<< Snow Falls Over The Trees | Home | jQuery(ing) with Lift Webframework and jQuery UI >>

OS limits for commands and arguments

in POSIX standard

There is a POSIX standard specific limitation called LINE_MAX and ARG_MAX.
First is the maximum command line length a POSIX compatible OS needs to support.
Second ist the maximum number of arguments.

Next to these limits explained in
http://opengroup.org/onlinepubs/009695399/utilities/xargs.html
the document
http://opengroup.org/onlinepubs/009695399/utilities/xcu_chap02.html
tells that there "shall be no limit on the size of any shell command other than that imposed by the underlying system (memory constraints, {ARG_MAX}, and so on)."

E.g. in the document for the exec call variant execvp
http://opengroup.org/onlinepubs/009695399/functions/execvp.html
you can read:
"The number of bytes available for the new process' combined argument and environment lists is {ARG_MAX}. It is implementation-defined whether null terminators, pointers, and/or any alignment bytes are included in this total."

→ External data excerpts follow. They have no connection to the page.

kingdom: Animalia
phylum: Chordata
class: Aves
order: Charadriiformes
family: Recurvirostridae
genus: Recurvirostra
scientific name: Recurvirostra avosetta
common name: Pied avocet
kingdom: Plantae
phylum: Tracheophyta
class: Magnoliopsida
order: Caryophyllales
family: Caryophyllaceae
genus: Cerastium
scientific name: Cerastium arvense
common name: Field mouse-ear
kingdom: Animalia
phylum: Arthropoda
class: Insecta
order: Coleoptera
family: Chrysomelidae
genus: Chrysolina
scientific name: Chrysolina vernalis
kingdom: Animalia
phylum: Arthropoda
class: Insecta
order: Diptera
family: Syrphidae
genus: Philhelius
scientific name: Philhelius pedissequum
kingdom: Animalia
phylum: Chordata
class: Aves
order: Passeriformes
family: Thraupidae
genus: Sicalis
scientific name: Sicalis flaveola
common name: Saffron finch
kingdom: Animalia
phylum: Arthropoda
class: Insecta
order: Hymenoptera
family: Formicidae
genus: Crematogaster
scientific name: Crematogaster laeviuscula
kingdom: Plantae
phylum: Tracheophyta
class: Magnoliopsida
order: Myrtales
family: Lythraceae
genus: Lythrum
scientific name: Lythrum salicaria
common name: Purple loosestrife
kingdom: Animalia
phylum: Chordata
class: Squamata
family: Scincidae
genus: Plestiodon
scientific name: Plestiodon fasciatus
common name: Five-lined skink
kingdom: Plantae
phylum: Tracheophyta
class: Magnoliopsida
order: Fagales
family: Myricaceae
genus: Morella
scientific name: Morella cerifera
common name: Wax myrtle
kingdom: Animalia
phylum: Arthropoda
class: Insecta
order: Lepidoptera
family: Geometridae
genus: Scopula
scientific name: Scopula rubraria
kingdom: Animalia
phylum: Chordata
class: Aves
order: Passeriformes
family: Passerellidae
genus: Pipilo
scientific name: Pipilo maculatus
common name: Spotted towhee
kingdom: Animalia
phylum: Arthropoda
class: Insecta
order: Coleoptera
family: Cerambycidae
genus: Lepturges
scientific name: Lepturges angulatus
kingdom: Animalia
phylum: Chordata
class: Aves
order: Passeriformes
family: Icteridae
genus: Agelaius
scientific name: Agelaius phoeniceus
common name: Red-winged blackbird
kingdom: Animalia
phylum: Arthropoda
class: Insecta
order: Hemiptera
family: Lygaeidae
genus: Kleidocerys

The environment is included in the limitation with the arguments:
"The values that the environment variables may be assigned are not restricted except that they are considered to end with a null byte and the total space used to store the environment and the arguments to the process is limited to {ARG_MAX} bytes."
[http://opengroup.org/onlinepubs/009695399/basedefs/xbd_chap08.html]

In AIX you can get the maximums from the system with the getconf utility:
getconf LINE_MAX  =>    2048
getconf ARG_MAX   => 24576

You should know that there are such limitations and you should base your programs and scripts on the POSIX maximums:
_POSIX_ARG_MAX: 4096

Only POSIX provides compatibility on different Unix platforms.